There isn’t a lot of officially released, non-album Prince music out there to pore over and obsess about during the first few years of his career. We also don’t have hours and hours of bootlegs (Grand Central tracks notwithstanding) or demos of songs that either ended up on the albums released during the early years or found their way onto future recordings. Even the B-sides of singles coming from Prince’s first three releases; For You, Prince, and Dirty Mind, are all tracks that can be found on these albums. We wouldn’t even see a widely released 12″ single for several more years with the release of the “Let’s Work” in 1981.
What we did get, in 1978, is a promotional 12″ of “Just As Long As We’re Together” and “Soft & Wet”, which included “Disco Mix” versions of both tracks. These remixes have been credited to Jim Burgess, a New York based producer and DJ that had success producing and remixing tracks from Alicia Bridges (“I Love the Nightlife”) and Rod Stewart (“Do Ya Think I’m Sexy”). “Just As Long As We’re Together” and “Soft & Wet” were already disco-ready tracks off a disco influenced album (For You) but Warner Brothers were eager to push Prince onto the dance charts by providing DJs with a record they could spin, flip over, and spin again.
Unless you’re a completionist, the Disco Mix version of “JALAWT” is not substantial. It adds about 5 seconds in length from the album version and the differences between the two songs are barely noticeable. These subtle differences begin right after the second verse where Jim chose to add a repeat of the standard break instead of the more interesting break on the original where Prince includes the ascending synth line. Jim also removes some of the instrumentation to make the mix a bit more bare bones. I suppose this choice was meant to highlight some of the funkier basslines over the synths, but at this point, my preference still lies with the original mix. Additionally, the Disco Mix appears to have been slowed down just slightly, another interesting choice for a mix that was intended to be played for dancing.
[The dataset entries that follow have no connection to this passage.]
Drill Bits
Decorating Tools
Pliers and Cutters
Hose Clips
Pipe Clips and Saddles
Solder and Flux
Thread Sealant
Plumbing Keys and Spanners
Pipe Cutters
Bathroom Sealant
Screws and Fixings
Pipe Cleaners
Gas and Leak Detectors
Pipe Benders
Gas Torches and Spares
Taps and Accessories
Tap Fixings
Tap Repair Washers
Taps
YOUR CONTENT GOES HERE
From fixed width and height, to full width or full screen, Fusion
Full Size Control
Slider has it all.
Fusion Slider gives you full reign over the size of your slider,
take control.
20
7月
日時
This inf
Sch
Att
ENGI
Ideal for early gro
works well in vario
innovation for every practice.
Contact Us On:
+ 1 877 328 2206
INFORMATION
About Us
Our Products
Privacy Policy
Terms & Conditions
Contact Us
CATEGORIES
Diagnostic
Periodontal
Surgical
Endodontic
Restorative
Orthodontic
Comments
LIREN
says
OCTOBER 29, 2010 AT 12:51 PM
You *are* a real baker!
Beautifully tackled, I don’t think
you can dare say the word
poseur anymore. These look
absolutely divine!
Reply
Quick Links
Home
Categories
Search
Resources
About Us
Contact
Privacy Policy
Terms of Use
The going rate for this 12″ promo vinyl is in the $50-100 range and it doesn’t even provide the owner a cool cover photo of Prince circa 1978. Considering that all you get is a basic record printed with the standard Warner Brothers logo, I would instead seek out an mp3 version from a Prince friend/fam that is open to sharing with you and give it a spin. “JALAWT” is a great song and its worth hearing this Disco Mix, even if it’s basically the same song with minor tweaks, but in my opinion it’s not worth buying at the current price.
The “Soft and Wet Disco Mix” is even more insubstantial. The differences between the Disco Mix and LP versions are only perceivable to those who have heard the album version 100 times. The drum track and synth lines have subtle variations to them, but the overall track length is not increased with an extension of the musical break or any added elements. Listen for yourselves and play a game of “what’s the difference?”